Well… we got some of that. I mean, shadow dropping Pentiment alone makes this a valuable presentation, whether or not it and Grounded end up being the vanguard of Microsoft going fully multiplatform. When it comes to sequels, we got the Monkey Ball in over a decade, a shockingly new Endless Ocean, a remaster of a Game Freak cult classic at a time where their new games are extremely rough, and concrete news on the just announced World of Goo 2. That’s all good; they all look good. Getting more NSO games, even if a few of them are not exactly Rare’s finest, is also nice when you don’t really see NSO announcements in these kinds of Direct. And many of these were new! That alone means a lot.
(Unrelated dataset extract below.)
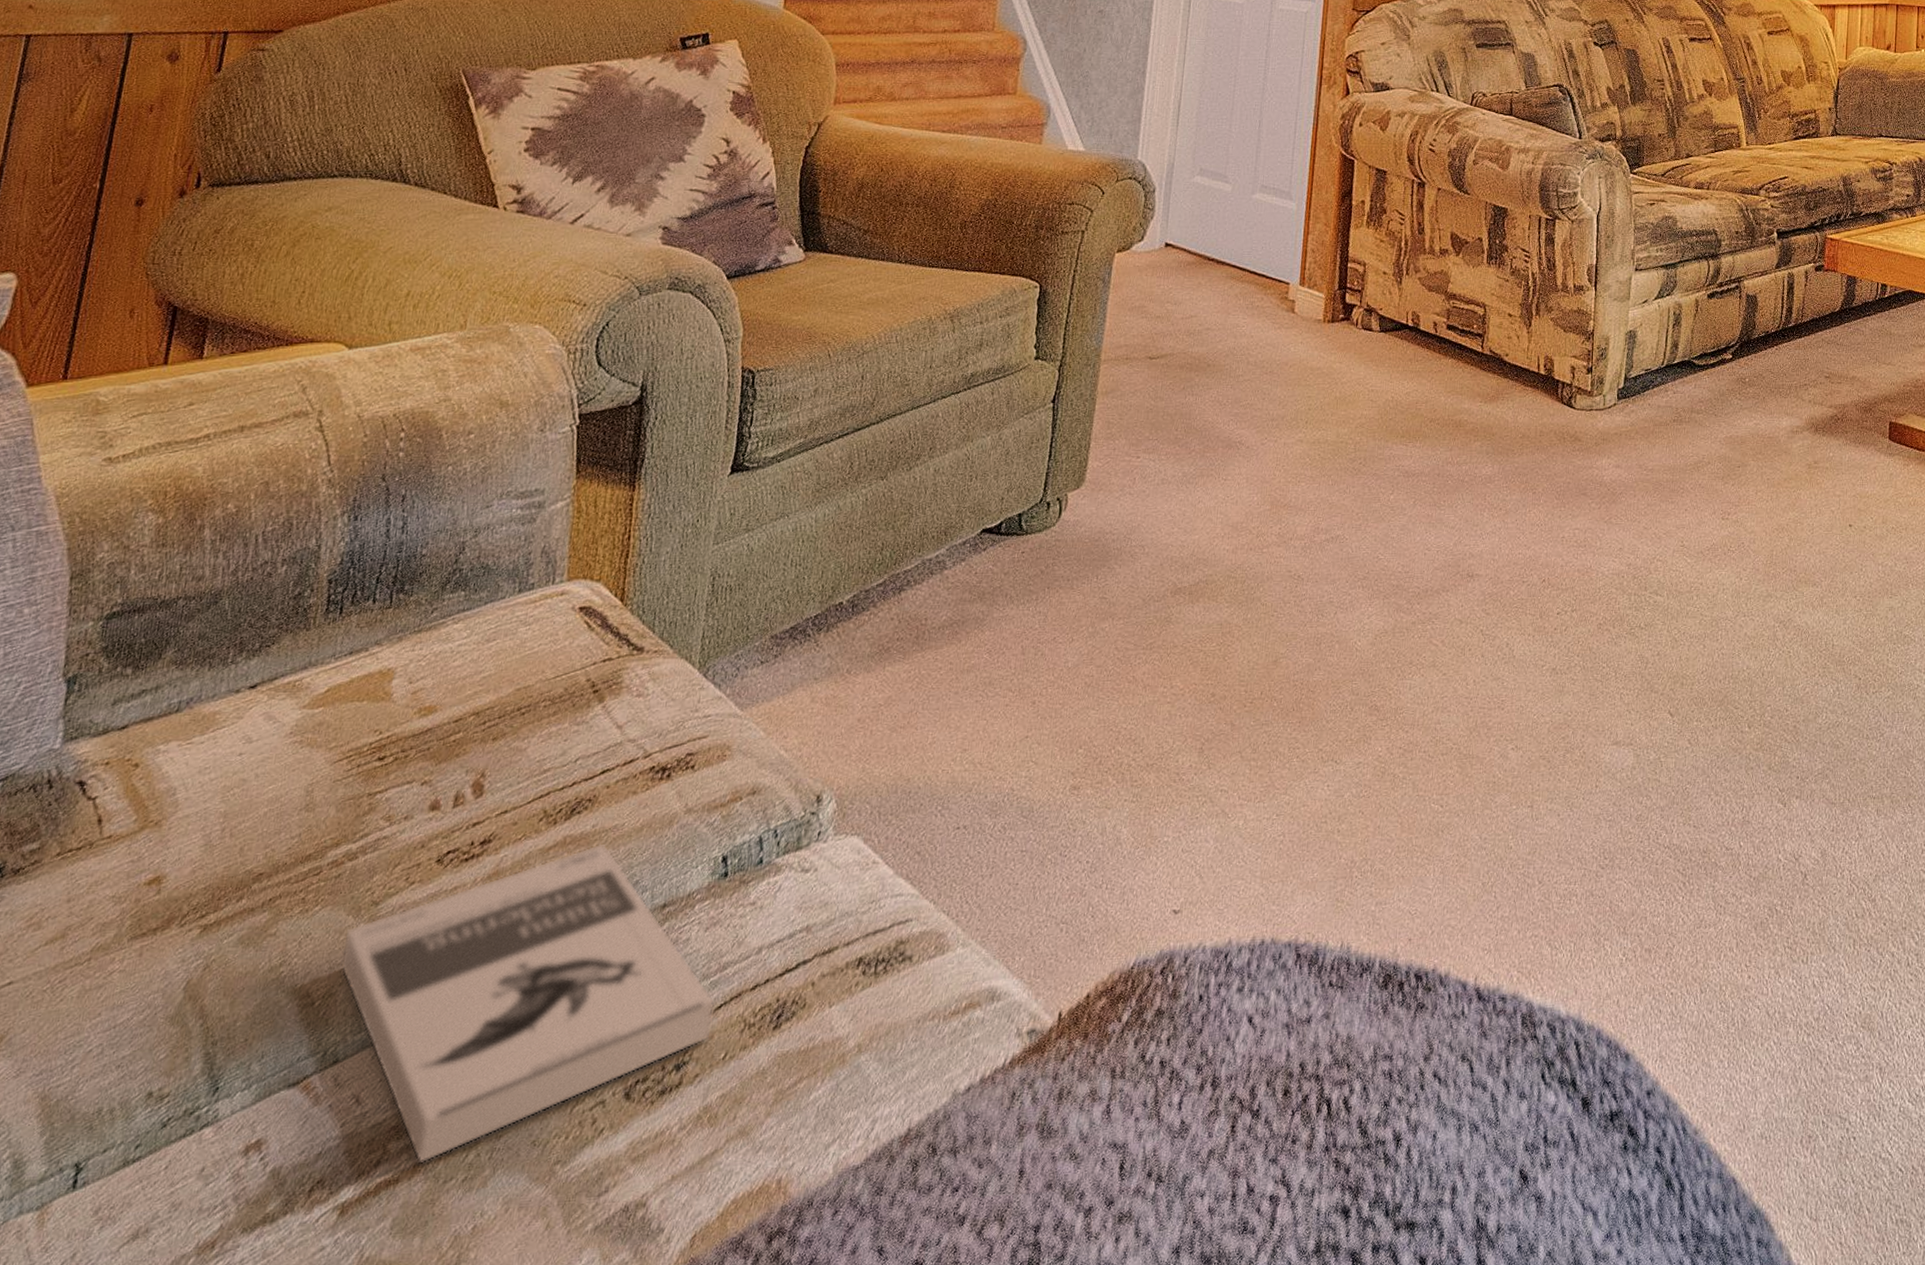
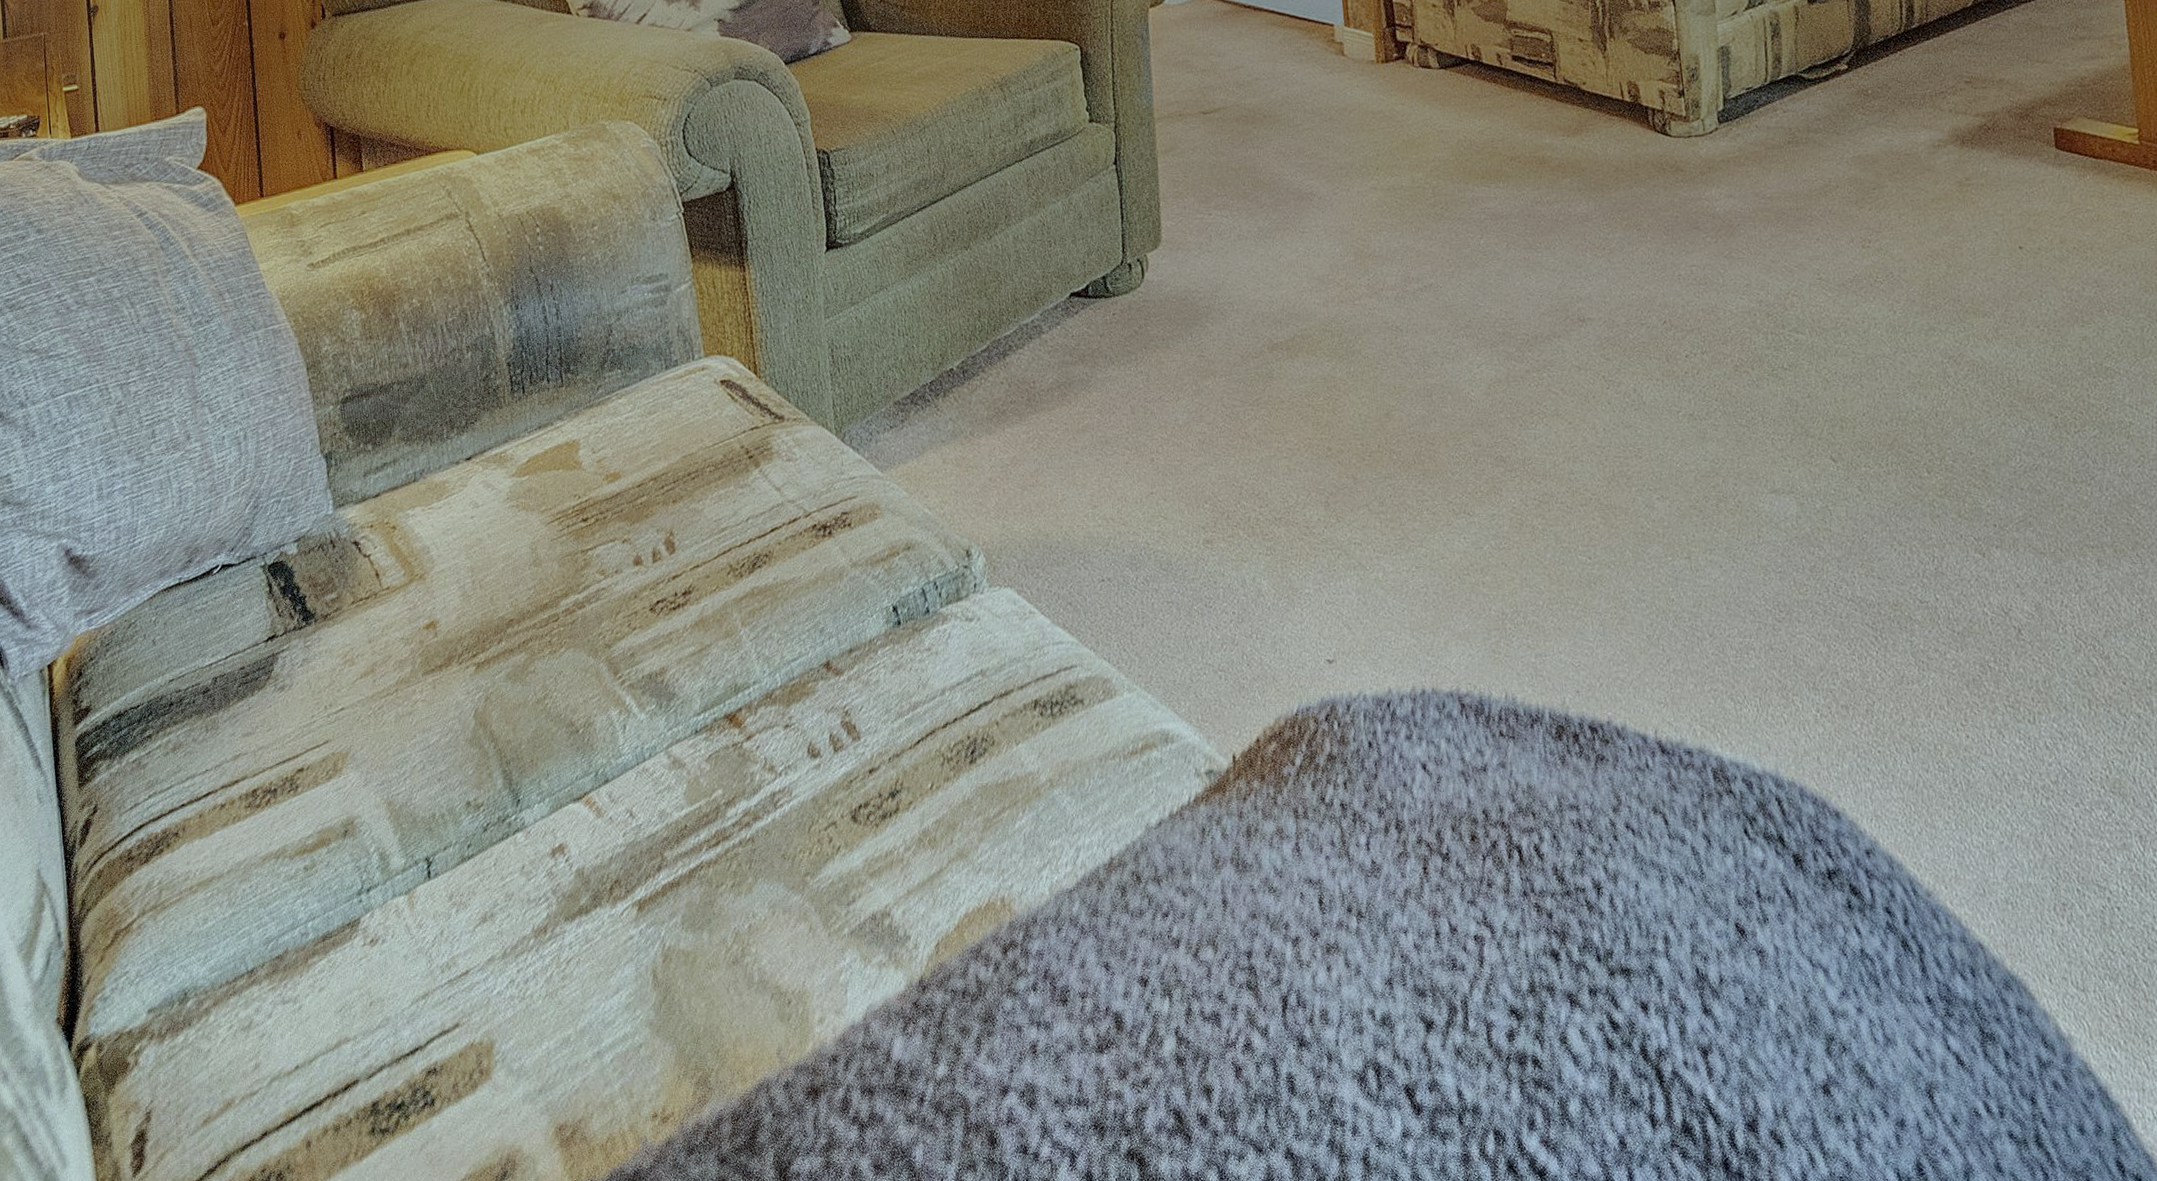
book: present [339,843,716,1164] -> none [589,594,916,870]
If this Direct did little to help define what this year is going to be—and, really, it didn’t, not that these often do—it was good at simply giving us a number of promising or well regarded games at a time where we can use that. I’m sure I’ll play several of these; World of Goo 2 is making me want to play the 2008 original, and an acquaintance has been championing Pocket Card Jockey for so long that I should finally take the plunge. Penny’s Big Breakaway looks fun. This may not be a huge boost to a year that’s a bit slow and depressing, it doesn’t make what’s going on with Microsoft seem any stabler, and it’s certainly not the “Super Switch” reveal that Nintendo has to release sooner when the current Switch is only getting older. But it doesn’t need to be any of those. It just had a bunch of games that looked really good, and that’s something this industry could really use right now. I know I could.

one comment
  1. Another game that was announced in the JP Direct was Reynatis (also coming to PS5 & PS4) by FuRyu and Natsume Atari.

    On-topic, the presentation was decent. I was only interested and glad seeing some games I already knew about before (specifically Penny’s Big Breakaway, Another Crab’s Treasure, Pepper Grinder, and Tales of Kenzera: ZAU).
    Always nice seeing more classic Rare games coming though.